What to do ▸
Once the line holding "padding: 10px 8px" is found, output it and all remaining lines of the data exactly, with every picture left out.

Entries supplied ▸
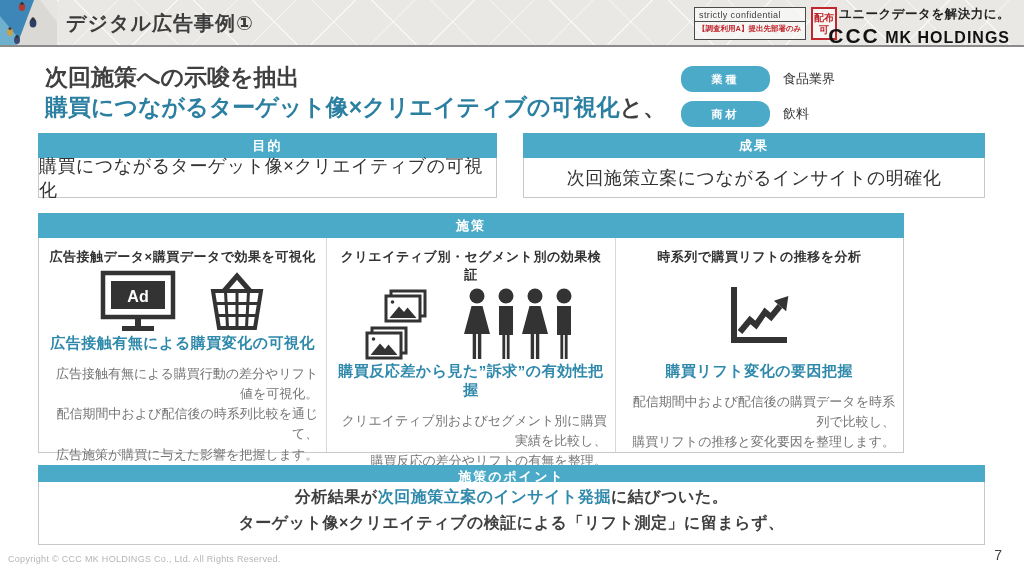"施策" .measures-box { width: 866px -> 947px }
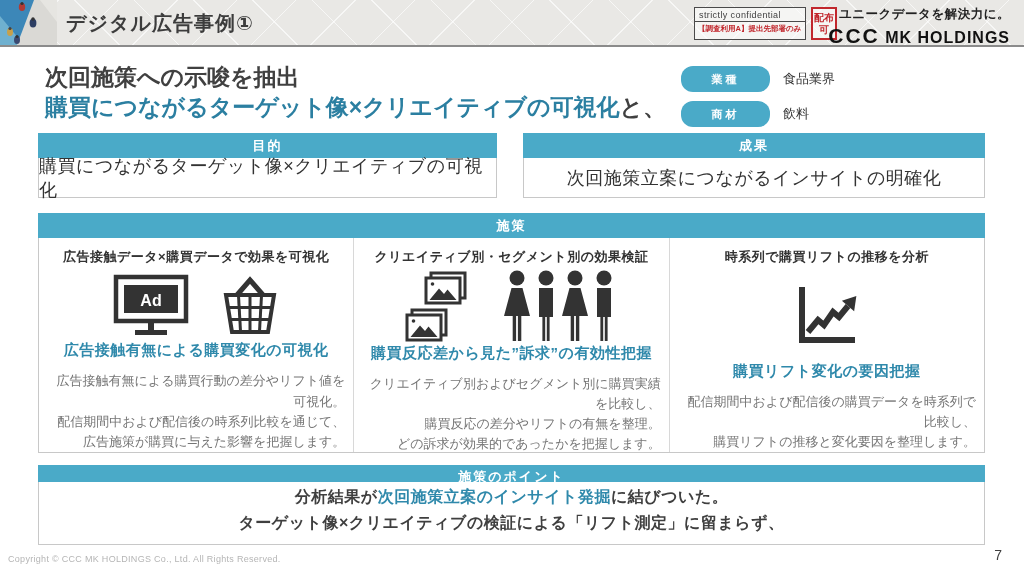"広告接触データ×購買データで効果を可視化" .mcol { padding: 10px 8px 0 -> 4px 8px 0 }
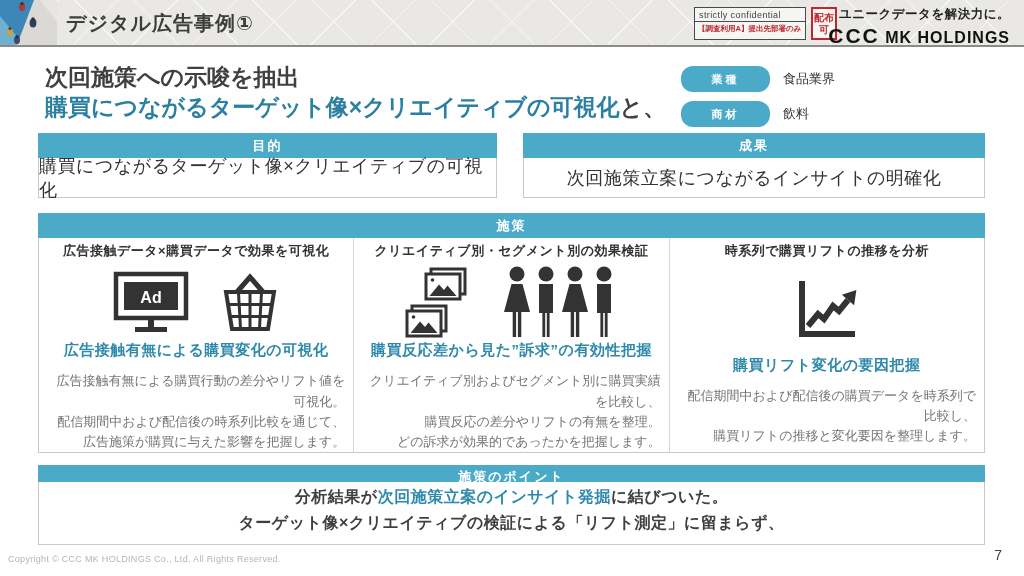"広告接触有無による購買行動の差分やリフト値を可視化。" .mcol-desc { font-size: 13px -> 10px; text-align: right -> left }
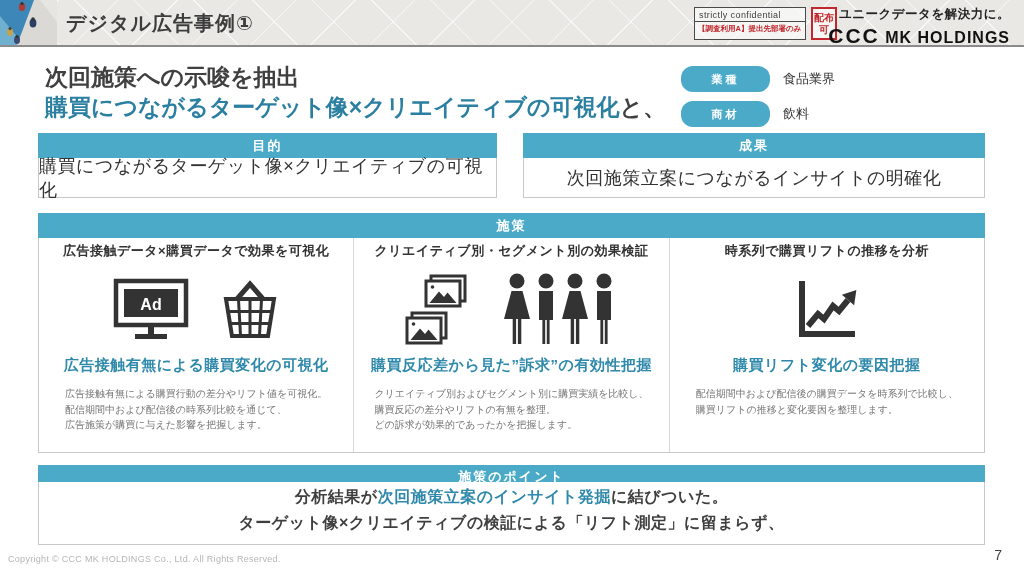"分析結果が次回施策立案のインサイト発掘に結びついた。" div { order: before "ターゲット像×クリエイティブの検証による「リフト測定」に留まらず、" -> after "ターゲット像×クリエイティブの検証による「リフト測定」に留まらず、" }
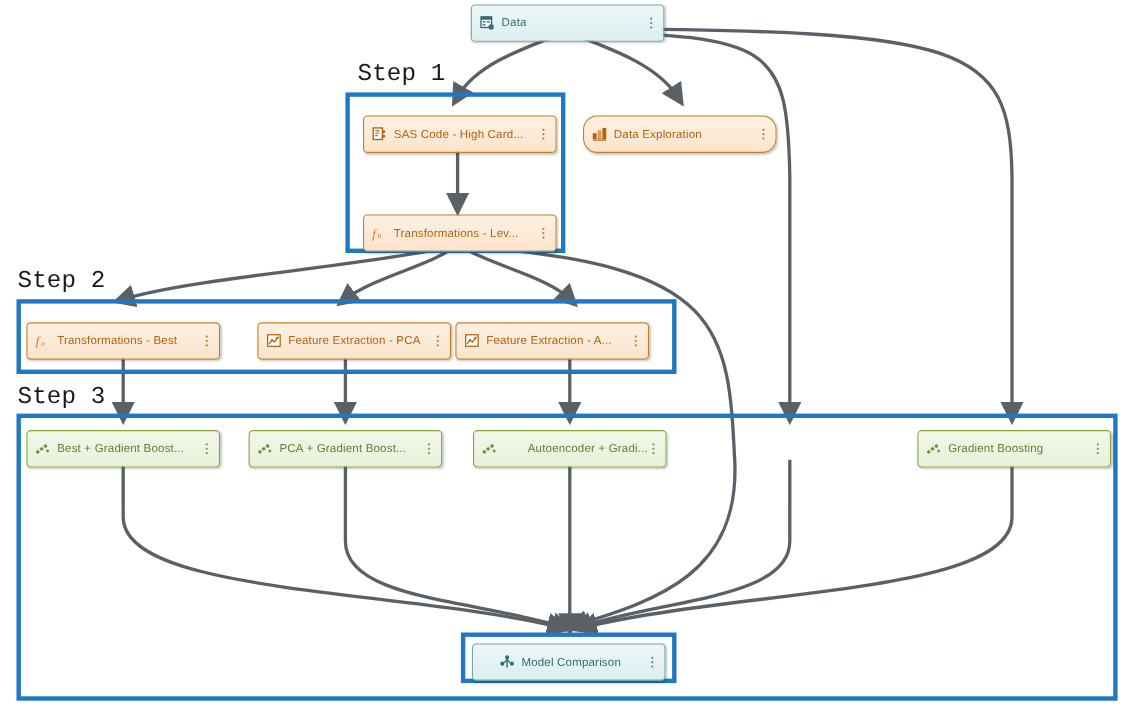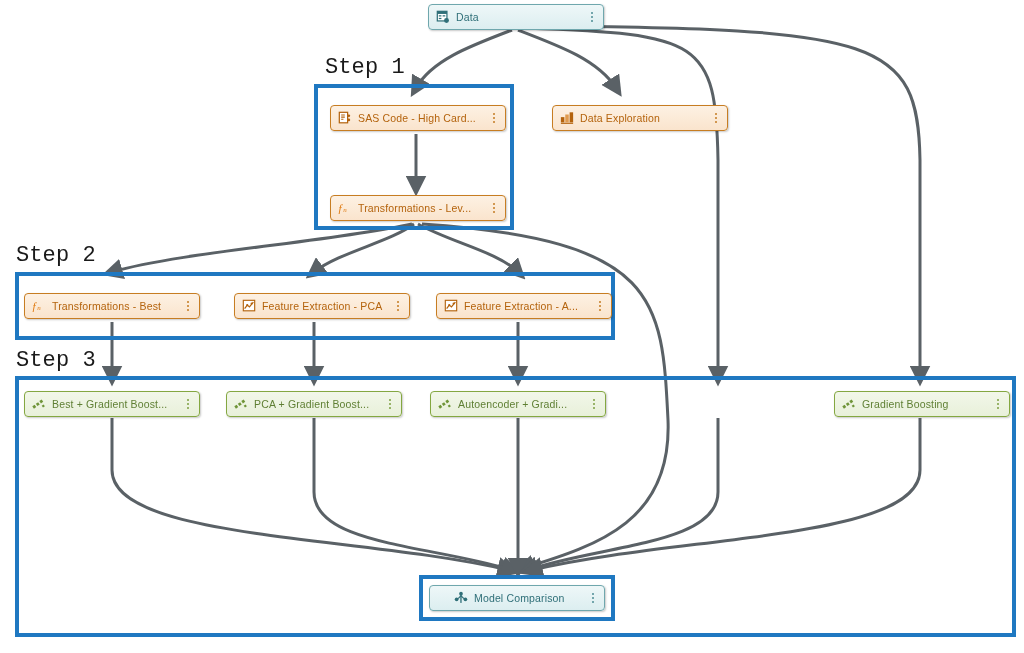"Data" .node { height: 26px -> 34px }
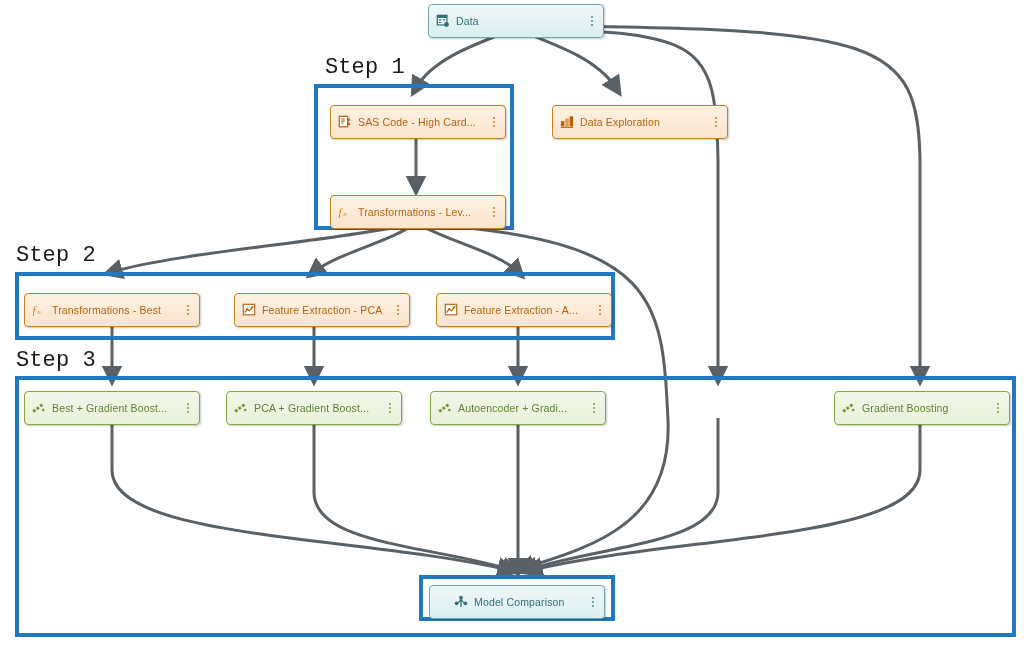"Data Exploration" div.node { border-radius: none -> 13px; left: 552px -> 530px }
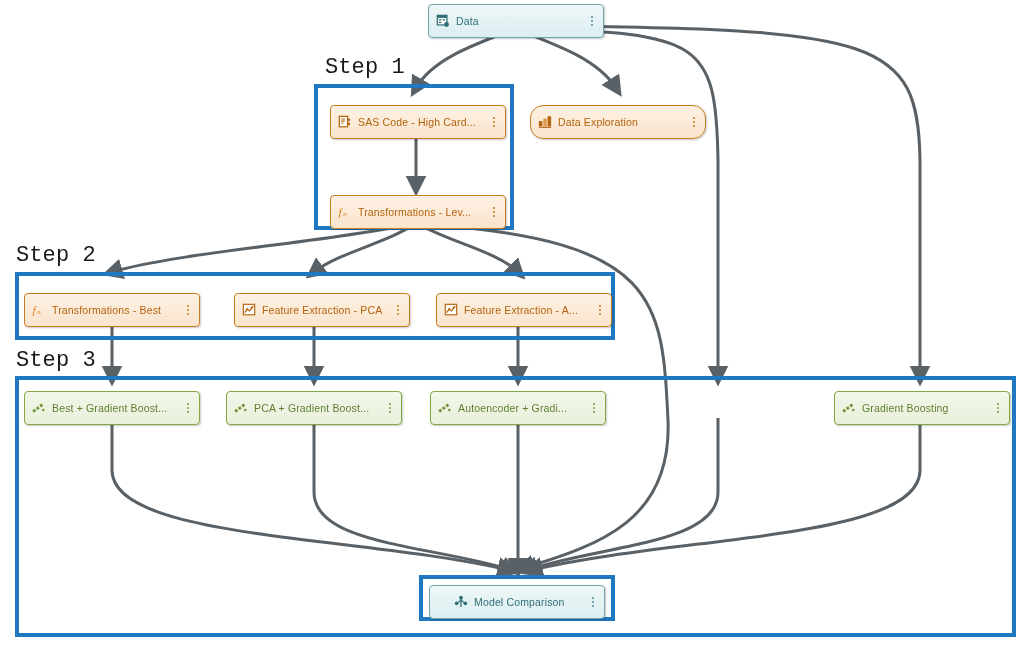"Feature Extraction - A..." div.node { left: 436px -> 414px }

Written answer ▸
"広告接触データ×購買データで効果を可視化" .mcol { padding: 10px 8px 0 -> 4px 8px 0 }
"広告接触有無による購買行動の差分やリフト値を可視化。" .mcol-desc { font-size: 13px -> 10px; text-align: right -> left }
"分析結果が次回施策立案のインサイト発掘に結びついた。" div { order: before "ターゲット像×クリエイティブの検証による「リフト測定」に留まらず、" -> after "ターゲット像×クリエイティブの検証による「リフト測定」に留まらず、" }
"Data" .node { height: 26px -> 34px }
"Data Exploration" div.node { border-radius: none -> 13px; left: 552px -> 530px }
"Feature Extraction - A..." div.node { left: 436px -> 414px }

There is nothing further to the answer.